Paquerar ou acasalar com nossos objetos de estudo?
Eu, por exemplo, gosto de me lembrar da afirmação de Juan Miró: "Eu pinto o quadro até um certo ponto, depois ele se pinta sozinho". Certo amigo da física me falou um dia da teoria do "átomo amanteigado", excelente imágem para descrever aquilo que se persegue e não conseguimos apanhar.
Nossos objetos de estudo são assim, átomos encharcados de graxa, telas cujas formas andam sozinhas, coelhos fugitivos. O pesquisador pode estabelecer uma relação mais o menos autoritária ou mais o menos respeituosa com seu objeto de estudo. Quando se é demasiado normativo com aquilo que estudamos as "profecias que se autoconfirmam" materializam-se em forma de "objetos pre-construidos". Quando se é demasiado anárquico aparecem objetos de estudos acomplexados pela excessiva subjetividade.
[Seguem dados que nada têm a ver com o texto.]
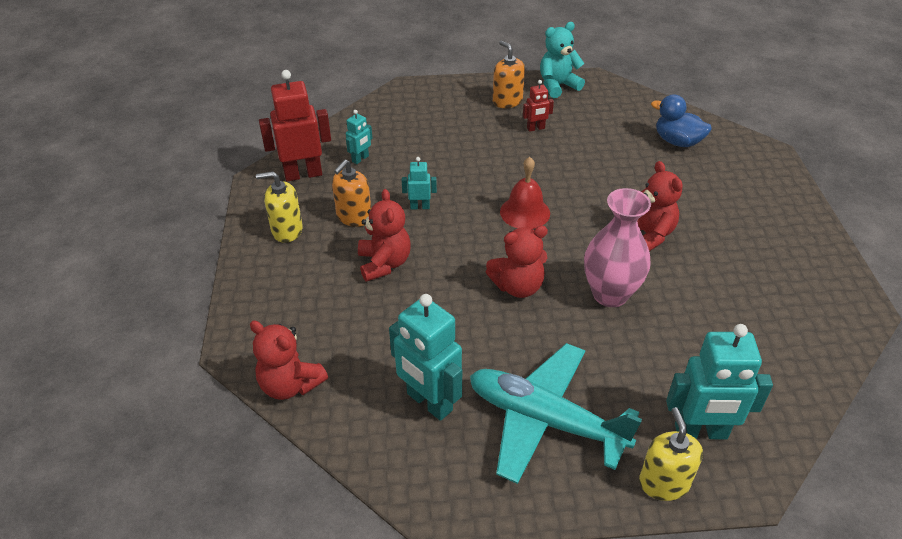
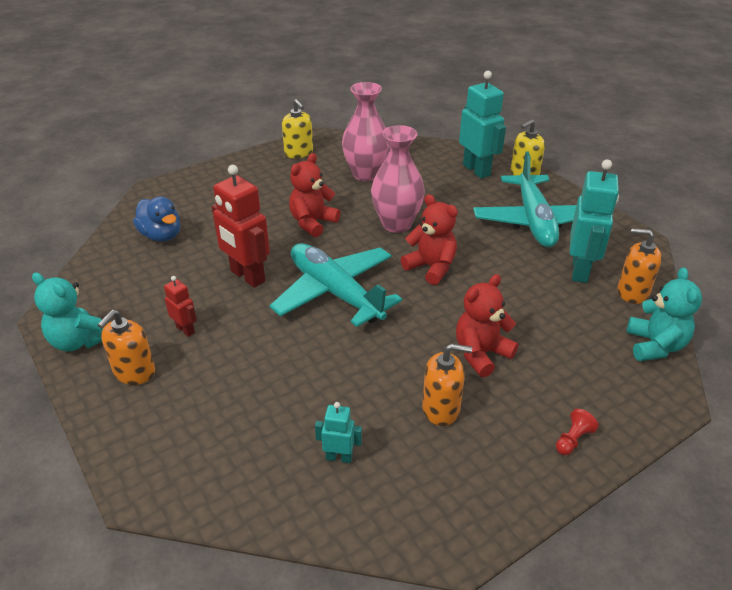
camera: 120 degrees left, 5 degrees down
(266, 267) = (573, 440): none -> red pawn
(287, 230) = (510, 455): yellow soap dispenser -> yellow soap dispenser (298, 153)
(290, 385) = (655, 346): red teddy bear -> turquoise teddy bear
(303, 174) = (409, 501): red robot -> red robot (247, 276)
(364, 424) = (632, 292): none -> orange soap dispenser
(420, 206) = (383, 365): turquoise robot -> none
(525, 212) = (335, 293): red bell -> turquoise plane
(677, 141) = (161, 235): blue duck -> blue duck turned 45 degrees counterclockwise
(736, 313) = (366, 174): none -> pink vase

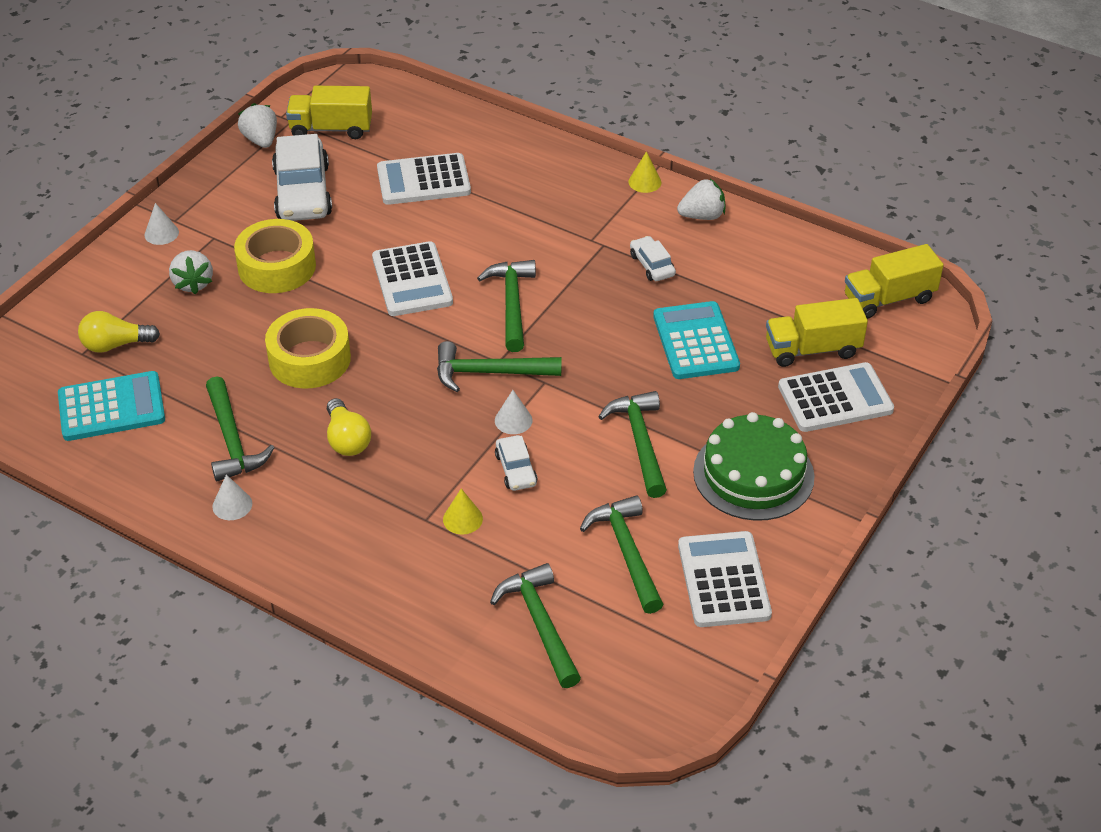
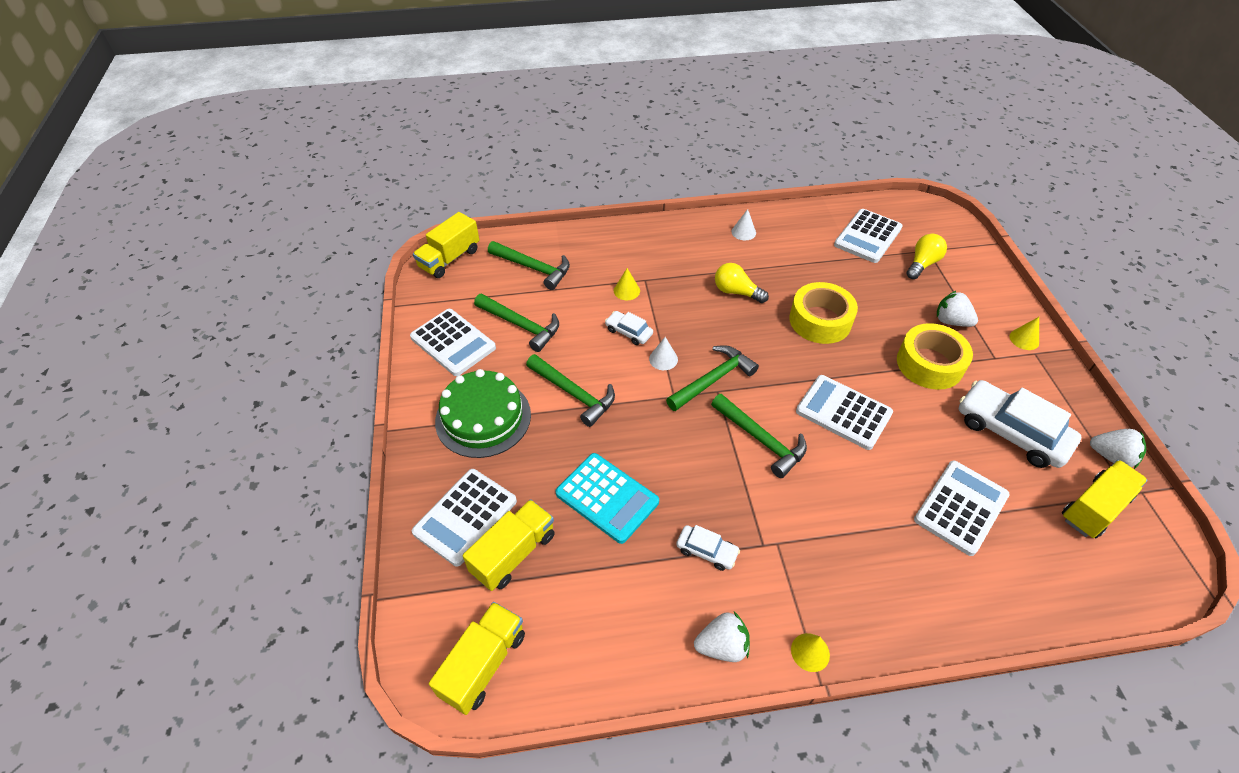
camera: 140 degrees right, 5 degrees up
(111, 407) = (868, 236): turquoise calculator -> white calculator
(161, 233) = (1024, 339): white cone -> yellow cone
(232, 440) = (790, 257): green hammer -> none
(636, 714) = (449, 259): none -> yellow truck
(702, 216) = (722, 646): white strawberry -> white strawberry turned 135 degrees counterclockwise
Prefiro uma relação anarquica com meus objetos de estudo, aliás, prefiro não ter objetos de estudo, melhor é ter companheiros de viagens...aos que você respeita, com os quais você não perde a ceremônia; com licença, desculpa, por favor...
Entretanto, o objeto de estudo-companheiro de viagem pode deixar-te sozinho num momento qualquer do percurso, pode acassalar com outro pesquisador, pode desistir do traje que lhe emprestaste, pode almoçar com o vizinho, pode te largar para sempre ou te deixar na mão na porta da igreja, e ai o pesquisador traido nunca mais consegue conquistar um lugar de honra acadêmico para aquele a quem dedicou incondicionalmente suas melhores horas.
Nesses casos eu recomendo umas pingas. Os objetos de estudo são assim mesmo, eles só olham para seus umbigos. Um conselho; objetos de estudo não conseguem amar cientistas fracassados.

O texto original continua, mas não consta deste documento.